Exercise goal:
With no addition or omission, return the entries below.

Data excerpts:

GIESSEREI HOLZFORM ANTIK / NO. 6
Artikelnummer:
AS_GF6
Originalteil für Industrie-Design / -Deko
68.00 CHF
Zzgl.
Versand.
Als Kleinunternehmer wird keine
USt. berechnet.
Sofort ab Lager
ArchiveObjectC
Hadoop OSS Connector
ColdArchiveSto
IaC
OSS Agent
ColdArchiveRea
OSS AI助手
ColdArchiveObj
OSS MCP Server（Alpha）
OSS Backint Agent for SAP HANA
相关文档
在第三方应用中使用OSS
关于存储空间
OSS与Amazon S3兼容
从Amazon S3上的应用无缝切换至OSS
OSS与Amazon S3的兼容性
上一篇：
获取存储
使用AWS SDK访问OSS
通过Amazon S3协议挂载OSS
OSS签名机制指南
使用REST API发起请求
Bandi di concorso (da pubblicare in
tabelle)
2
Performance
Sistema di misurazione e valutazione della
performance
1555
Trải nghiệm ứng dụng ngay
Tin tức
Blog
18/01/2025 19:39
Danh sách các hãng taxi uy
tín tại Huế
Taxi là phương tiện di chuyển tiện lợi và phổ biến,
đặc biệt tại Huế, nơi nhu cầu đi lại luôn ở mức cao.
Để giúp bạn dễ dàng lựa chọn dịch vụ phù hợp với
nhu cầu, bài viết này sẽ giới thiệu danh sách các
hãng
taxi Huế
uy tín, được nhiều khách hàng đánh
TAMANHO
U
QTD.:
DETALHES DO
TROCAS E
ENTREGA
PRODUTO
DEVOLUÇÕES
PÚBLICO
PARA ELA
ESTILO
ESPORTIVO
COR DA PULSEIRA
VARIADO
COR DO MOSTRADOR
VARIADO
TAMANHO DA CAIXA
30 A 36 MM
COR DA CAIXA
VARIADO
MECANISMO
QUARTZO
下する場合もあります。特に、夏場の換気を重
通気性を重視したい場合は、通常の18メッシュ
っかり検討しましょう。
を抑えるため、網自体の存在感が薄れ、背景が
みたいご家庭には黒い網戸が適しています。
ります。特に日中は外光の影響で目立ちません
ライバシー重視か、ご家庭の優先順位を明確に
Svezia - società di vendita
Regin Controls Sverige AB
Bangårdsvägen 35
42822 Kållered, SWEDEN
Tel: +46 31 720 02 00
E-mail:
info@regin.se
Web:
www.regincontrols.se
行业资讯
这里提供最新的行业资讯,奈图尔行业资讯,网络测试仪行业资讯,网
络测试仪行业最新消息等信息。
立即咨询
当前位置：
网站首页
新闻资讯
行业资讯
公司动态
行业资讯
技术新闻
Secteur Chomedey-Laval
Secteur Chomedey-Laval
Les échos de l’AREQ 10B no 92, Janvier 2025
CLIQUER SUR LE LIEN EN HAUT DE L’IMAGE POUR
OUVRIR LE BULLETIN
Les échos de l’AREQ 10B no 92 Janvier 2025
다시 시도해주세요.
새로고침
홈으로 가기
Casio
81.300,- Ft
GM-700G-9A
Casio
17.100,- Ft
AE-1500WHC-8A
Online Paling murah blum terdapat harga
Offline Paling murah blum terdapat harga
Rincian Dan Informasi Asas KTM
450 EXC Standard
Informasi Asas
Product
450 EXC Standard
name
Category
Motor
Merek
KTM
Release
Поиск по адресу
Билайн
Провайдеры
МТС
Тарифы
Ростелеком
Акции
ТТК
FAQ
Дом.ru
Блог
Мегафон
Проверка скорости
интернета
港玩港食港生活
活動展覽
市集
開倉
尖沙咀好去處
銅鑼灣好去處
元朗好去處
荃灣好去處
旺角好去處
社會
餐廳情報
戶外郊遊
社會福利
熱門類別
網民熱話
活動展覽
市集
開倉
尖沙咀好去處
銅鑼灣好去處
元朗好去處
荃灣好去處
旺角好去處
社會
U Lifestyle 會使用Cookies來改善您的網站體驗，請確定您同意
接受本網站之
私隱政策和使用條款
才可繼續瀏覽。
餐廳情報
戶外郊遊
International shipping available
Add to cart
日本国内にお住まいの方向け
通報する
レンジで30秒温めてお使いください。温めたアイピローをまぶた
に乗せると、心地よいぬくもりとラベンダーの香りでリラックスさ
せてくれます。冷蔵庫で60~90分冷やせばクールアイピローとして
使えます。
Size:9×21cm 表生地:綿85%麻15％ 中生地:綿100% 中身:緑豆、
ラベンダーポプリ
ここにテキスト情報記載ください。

Expected output:
GIESSEREI HOLZFORM ANTIK / NO. 6
Artikelnummer:
AS_GF6
Originalteil für Industrie-Design / -Deko
68.00 CHF
Zzgl.
Versand.
Als Kleinunternehmer wird keine
USt. berechnet.
Sofort ab Lager
ArchiveObjectC
Hadoop OSS Connector
ColdArchiveSto
IaC
OSS Agent
ColdArchiveRea
OSS AI助手
ColdArchiveObj
OSS MCP Server（Alpha）
OSS Backint Agent for SAP HANA
相关文档
在第三方应用中使用OSS
关于存储空间
OSS与Amazon S3兼容
从Amazon S3上的应用无缝切换至OSS
OSS与Amazon S3的兼容性
上一篇：
获取存储
使用AWS SDK访问OSS
通过Amazon S3协议挂载OSS
OSS签名机制指南
使用REST API发起请求
Bandi di concorso (da pubblicare in
tabelle)
2
Performance
Sistema di misurazione e valutazione della
performance
1555
Trải nghiệm ứng dụng ngay
Tin tức
Blog
18/01/2025 19:39
Danh sách các hãng taxi uy
tín tại Huế
Taxi là phương tiện di chuyển tiện lợi và phổ biến,
đặc biệt tại Huế, nơi nhu cầu đi lại luôn ở mức cao.
Để giúp bạn dễ dàng lựa chọn dịch vụ phù hợp với
nhu cầu, bài viết này sẽ giới thiệu danh sách các
hãng
taxi Huế
uy tín, được nhiều khách hàng đánh
TAMANHO
U
QTD.:
DETALHES DO
TROCAS E
ENTREGA
PRODUTO
DEVOLUÇÕES
PÚBLICO
PARA ELA
ESTILO
ESPORTIVO
COR DA PULSEIRA
VARIADO
COR DO MOSTRADOR
VARIADO
TAMANHO DA CAIXA
30 A 36 MM
COR DA CAIXA
VARIADO
MECANISMO
QUARTZO
下する場合もあります。特に、夏場の換気を重
通気性を重視したい場合は、通常の18メッシュ
っかり検討しましょう。
を抑えるため、網自体の存在感が薄れ、背景が
みたいご家庭には黒い網戸が適しています。
ります。特に日中は外光の影響で目立ちません
ライバシー重視か、ご家庭の優先順位を明確に
Svezia - società di vendita
Regin Controls Sverige AB
Bangårdsvägen 35
42822 Kållered, SWEDEN
Tel: +46 31 720 02 00
E-mail:
info@regin.se
Web:
www.regincontrols.se
行业资讯
这里提供最新的行业资讯,奈图尔行业资讯,网络测试仪行业资讯,网
络测试仪行业最新消息等信息。
立即咨询
当前位置：
网站首页
新闻资讯
行业资讯
公司动态
行业资讯
技术新闻
Secteur Chomedey-Laval
Secteur Chomedey-Laval
Les échos de l’AREQ 10B no 92, Janvier 2025
CLIQUER SUR LE LIEN EN HAUT DE L’IMAGE POUR
OUVRIR LE BULLETIN
Les échos de l’AREQ 10B no 92 Janvier 2025
다시 시도해주세요.
새로고침
홈으로 가기
Casio
81.300,- Ft
GM-700G-9A
Casio
17.100,- Ft
AE-1500WHC-8A
Online Paling murah blum terdapat harga
Offline Paling murah blum terdapat harga
Rincian Dan Informasi Asas KTM
450 EXC Standard
Informasi Asas
Product
450 EXC Standard
name
Category
Motor
Merek
KTM
Release
Поиск по адресу
Билайн
Провайдеры
МТС
Тарифы
Ростелеком
Акции
ТТК
FAQ
Дом.ru
Блог
Мегафон
Проверка скорости
интернета
港玩港食港生活
活動展覽
市集
開倉
尖沙咀好去處
銅鑼灣好去處
元朗好去處
荃灣好去處
旺角好去處
社會
餐廳情報
戶外郊遊
社會福利
熱門類別
網民熱話
活動展覽
市集
開倉
尖沙咀好去處
銅鑼灣好去處
元朗好去處
荃灣好去處
旺角好去處
社會
U Lifestyle 會使用Cookies來改善您的網站體驗，請確定您同意
接受本網站之
私隱政策和使用條款
才可繼續瀏覽。
餐廳情報
戶外郊遊
International shipping available
Add to cart
日本国内にお住まいの方向け
通報する
レンジで30秒温めてお使いください。温めたアイピローをまぶた
に乗せると、心地よいぬくもりとラベンダーの香りでリラックスさ
せてくれます。冷蔵庫で60~90分冷やせばクールアイピローとして
使えます。
Size:9×21cm 表生地:綿85%麻15％ 中生地:綿100% 中身:緑豆、
ラベンダーポプリ
ここにテキスト情報記載ください。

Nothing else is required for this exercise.